Hunts Point and Yarrow Point round out the lake’s elite tier
Hunts Point, just east of Medina, is smaller and more expensive. Only about 500 people live there, and the median home price is $8 million. The cheapest home for sale during the tour was listed at $18 million. The most significant sale in the community’s recent history was the former Jeff Bezos home, which Bezos purchased in 2019 for $37 million and sold off-market for $63 million. The house, designed by the Seattle-based architecture firm Olson Kundig, was originally built for an early investor in Build-A-Bear who also founded a cruise line. The home has roughly 300 feet of waterfront footage, a sea plane dock, and was designed more as a private art gallery than a traditional residence.
The northern tip of Hunts Point saw a recent sale of $60 million, a record in the area until the Bezos sale eclipsed it. A former Kenny G home on the same stretch of lake is currently listed at $55 million. Its 17,000-square-foot manor includes a large dock, a sand beach, a caretaker’s house estimated at 3,000 to 4,000 square feet, and manicured lawns that serve as a counterpoint to the ultra-modern aesthetic of many nearby properties. The neighbor to the north is Steve Ballmer.
Yarrow Point sits just beyond Hunts Point and has a slightly different character. Around 400 homes, a median price near $4.5 million, some sidewalks, parks, and an annual Fourth of July parade give it more of a neighborhood feel. The most expensive listing there, and in the entire greater Pacific Northwest at the time of the tour, is a home called Triptych, listed at $79 million. Also designed by Olson Kundig, it stretches across three levels and just over 14,000 square feet of space, with a waterfront pavilion and extensive glass and concrete construction. Goyer called it ‘half art, half architecture.’

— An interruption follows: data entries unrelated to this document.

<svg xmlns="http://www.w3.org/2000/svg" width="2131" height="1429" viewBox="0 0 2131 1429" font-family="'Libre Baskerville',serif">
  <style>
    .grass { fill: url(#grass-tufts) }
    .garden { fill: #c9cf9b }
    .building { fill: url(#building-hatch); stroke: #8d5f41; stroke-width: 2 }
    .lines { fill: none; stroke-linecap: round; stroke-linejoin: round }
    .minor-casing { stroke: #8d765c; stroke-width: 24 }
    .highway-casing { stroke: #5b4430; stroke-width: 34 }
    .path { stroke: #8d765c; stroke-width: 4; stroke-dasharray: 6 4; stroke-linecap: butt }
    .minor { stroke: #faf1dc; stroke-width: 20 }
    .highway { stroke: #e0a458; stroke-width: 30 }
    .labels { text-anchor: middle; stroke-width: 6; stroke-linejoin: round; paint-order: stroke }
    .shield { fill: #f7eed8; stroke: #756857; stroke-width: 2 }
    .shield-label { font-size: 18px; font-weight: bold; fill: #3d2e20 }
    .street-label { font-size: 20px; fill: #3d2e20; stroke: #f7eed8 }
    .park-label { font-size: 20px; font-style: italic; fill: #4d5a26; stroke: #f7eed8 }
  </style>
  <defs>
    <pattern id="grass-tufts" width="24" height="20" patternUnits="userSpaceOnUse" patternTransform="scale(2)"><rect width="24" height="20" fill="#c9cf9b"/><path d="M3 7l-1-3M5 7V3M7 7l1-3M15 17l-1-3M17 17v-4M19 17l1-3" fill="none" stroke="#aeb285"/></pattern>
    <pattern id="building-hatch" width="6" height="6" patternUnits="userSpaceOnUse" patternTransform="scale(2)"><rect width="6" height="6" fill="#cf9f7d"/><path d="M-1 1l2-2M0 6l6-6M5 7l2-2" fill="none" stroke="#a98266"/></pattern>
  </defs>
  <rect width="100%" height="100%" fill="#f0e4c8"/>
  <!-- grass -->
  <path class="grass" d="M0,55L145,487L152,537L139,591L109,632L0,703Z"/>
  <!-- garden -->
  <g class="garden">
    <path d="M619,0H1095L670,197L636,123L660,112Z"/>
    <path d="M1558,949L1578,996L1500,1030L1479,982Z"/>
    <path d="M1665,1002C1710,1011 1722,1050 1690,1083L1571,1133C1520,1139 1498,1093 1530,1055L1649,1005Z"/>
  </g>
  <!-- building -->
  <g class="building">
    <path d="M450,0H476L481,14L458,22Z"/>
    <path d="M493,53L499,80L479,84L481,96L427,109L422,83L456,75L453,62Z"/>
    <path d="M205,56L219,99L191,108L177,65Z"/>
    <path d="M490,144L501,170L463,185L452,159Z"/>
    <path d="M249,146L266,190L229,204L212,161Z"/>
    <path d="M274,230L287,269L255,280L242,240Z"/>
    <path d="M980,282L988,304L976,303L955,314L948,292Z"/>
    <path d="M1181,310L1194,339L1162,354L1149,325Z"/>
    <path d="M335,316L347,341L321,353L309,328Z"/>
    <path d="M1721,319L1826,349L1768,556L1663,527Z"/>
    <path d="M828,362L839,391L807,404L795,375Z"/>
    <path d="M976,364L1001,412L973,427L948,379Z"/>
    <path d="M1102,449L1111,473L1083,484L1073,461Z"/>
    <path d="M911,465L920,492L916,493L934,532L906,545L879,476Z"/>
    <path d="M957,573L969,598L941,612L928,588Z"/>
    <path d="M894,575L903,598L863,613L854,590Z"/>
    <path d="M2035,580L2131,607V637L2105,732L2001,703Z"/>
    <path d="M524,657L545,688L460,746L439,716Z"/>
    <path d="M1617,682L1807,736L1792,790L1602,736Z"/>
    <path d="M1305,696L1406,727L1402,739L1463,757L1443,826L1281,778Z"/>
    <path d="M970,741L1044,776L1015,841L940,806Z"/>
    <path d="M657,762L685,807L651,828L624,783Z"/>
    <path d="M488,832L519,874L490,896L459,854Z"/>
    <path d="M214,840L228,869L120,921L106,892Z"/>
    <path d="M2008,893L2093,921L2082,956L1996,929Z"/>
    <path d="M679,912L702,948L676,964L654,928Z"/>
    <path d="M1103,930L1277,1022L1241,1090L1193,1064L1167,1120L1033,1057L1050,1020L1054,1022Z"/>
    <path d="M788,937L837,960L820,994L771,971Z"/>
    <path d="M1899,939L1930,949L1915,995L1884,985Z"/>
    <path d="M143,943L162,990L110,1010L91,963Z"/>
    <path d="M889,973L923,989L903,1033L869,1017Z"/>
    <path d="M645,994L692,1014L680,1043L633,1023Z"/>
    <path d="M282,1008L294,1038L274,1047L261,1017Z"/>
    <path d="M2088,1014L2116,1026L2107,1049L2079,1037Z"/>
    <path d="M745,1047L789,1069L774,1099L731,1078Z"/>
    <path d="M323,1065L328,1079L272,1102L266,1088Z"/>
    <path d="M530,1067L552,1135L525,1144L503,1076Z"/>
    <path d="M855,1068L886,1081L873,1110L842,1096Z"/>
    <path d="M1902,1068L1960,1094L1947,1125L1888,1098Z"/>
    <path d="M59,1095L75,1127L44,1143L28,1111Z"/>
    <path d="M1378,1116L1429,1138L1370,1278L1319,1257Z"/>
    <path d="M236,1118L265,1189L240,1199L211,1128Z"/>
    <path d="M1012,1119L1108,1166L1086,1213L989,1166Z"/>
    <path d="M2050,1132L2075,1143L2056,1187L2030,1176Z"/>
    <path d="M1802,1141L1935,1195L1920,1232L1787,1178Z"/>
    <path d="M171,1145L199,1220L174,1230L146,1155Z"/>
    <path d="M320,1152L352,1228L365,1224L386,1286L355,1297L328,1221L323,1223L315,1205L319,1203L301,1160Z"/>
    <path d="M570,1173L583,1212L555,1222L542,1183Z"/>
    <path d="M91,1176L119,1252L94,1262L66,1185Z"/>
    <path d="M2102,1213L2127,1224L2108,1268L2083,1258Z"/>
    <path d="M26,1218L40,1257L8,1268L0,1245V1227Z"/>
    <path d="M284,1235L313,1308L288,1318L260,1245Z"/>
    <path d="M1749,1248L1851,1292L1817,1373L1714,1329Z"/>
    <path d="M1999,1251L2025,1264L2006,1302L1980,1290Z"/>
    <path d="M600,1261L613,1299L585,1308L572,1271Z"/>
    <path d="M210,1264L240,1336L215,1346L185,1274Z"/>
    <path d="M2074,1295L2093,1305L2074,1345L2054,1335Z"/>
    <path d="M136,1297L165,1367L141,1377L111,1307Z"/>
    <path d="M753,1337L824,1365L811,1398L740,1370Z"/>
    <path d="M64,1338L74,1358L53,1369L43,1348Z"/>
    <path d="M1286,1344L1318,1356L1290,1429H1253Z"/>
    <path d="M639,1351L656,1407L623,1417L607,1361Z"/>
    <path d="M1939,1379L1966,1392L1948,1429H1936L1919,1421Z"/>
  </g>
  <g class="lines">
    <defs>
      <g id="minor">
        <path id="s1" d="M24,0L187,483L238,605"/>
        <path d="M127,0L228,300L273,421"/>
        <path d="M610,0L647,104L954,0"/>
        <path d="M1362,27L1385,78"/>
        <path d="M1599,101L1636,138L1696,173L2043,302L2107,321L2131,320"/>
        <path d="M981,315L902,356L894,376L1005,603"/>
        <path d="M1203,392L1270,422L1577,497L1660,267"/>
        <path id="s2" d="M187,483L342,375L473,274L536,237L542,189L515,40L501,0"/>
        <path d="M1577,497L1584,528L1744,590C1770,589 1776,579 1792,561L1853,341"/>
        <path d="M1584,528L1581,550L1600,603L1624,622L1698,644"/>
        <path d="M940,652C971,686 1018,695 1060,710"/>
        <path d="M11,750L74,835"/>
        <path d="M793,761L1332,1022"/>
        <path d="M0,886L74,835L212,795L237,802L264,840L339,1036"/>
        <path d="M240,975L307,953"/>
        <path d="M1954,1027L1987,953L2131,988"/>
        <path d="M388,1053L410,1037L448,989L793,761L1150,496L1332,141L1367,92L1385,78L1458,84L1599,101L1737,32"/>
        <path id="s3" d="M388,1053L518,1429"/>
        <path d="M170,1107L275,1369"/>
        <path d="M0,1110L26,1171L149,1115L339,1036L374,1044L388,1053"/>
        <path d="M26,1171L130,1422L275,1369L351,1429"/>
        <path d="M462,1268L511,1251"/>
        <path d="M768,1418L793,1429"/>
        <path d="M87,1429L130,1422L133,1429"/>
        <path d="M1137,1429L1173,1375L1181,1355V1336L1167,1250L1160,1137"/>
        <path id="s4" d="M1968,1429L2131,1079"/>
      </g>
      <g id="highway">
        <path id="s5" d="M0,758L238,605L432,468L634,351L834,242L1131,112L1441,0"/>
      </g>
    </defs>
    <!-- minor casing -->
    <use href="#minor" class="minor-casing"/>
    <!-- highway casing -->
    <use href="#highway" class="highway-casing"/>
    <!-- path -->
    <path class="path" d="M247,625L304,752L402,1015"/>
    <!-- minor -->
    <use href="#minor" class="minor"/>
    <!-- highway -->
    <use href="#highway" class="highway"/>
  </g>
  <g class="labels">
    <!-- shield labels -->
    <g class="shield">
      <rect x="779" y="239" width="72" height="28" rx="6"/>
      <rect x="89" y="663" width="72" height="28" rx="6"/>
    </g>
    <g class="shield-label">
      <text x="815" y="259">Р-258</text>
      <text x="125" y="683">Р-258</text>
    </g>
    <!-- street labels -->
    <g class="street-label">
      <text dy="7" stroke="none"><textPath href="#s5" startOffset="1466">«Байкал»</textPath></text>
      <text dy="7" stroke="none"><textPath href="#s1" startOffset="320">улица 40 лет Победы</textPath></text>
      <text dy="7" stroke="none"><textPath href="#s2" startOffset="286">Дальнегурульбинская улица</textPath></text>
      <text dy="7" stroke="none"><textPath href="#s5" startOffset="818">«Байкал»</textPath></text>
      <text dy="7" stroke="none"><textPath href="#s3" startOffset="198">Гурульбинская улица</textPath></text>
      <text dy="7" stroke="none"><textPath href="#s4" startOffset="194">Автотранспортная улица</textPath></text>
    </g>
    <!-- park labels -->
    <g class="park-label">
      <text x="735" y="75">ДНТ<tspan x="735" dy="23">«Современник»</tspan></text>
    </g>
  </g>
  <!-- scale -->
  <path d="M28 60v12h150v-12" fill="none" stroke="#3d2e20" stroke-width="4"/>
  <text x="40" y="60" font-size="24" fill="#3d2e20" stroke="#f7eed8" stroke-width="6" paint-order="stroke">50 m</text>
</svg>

The Triptych pavilion at the water’s edge
A small pavilion sits at the end of the Triptych property where the lawn meets the lake, a concrete and glass landing point between the $79 million house behind it and the open water in front.
For buyers not in the market for nine-figure estates, Goyer noted that single-family homes on Lake Washington can be found in the $2 to $5 million range, and condos with lake access start around $500,000. The water, as it turns out, has a price point for almost everyone, just not the same one.